## Exercise prompt
Using the entries that follow, write out the line containing "none -> picture [201,48,252,121]", the line containing "none -> brown", and every line between them, exactly and nothing else.

## Dataset extract
:::

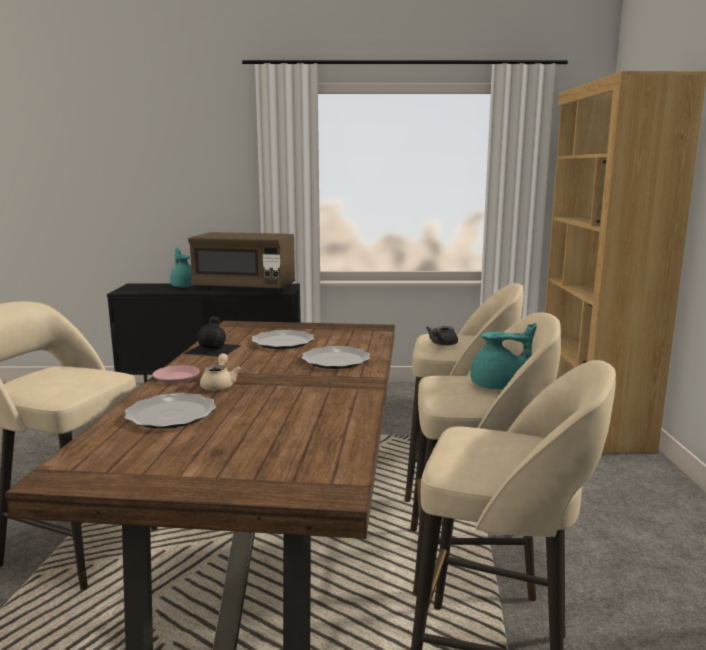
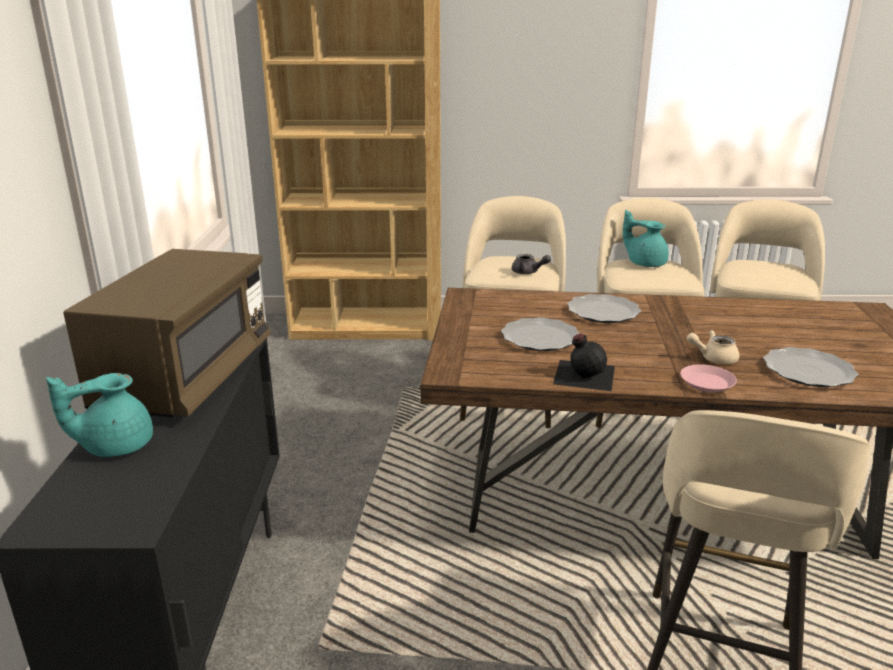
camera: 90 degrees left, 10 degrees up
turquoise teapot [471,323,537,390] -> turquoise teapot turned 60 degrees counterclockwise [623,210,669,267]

:::

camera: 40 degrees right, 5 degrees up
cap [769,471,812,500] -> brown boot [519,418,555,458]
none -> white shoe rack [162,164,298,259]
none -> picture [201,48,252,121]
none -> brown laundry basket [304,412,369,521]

:::

## Your solution
none -> picture [201,48,252,121]
none -> brown laundry basket [304,412,369,521]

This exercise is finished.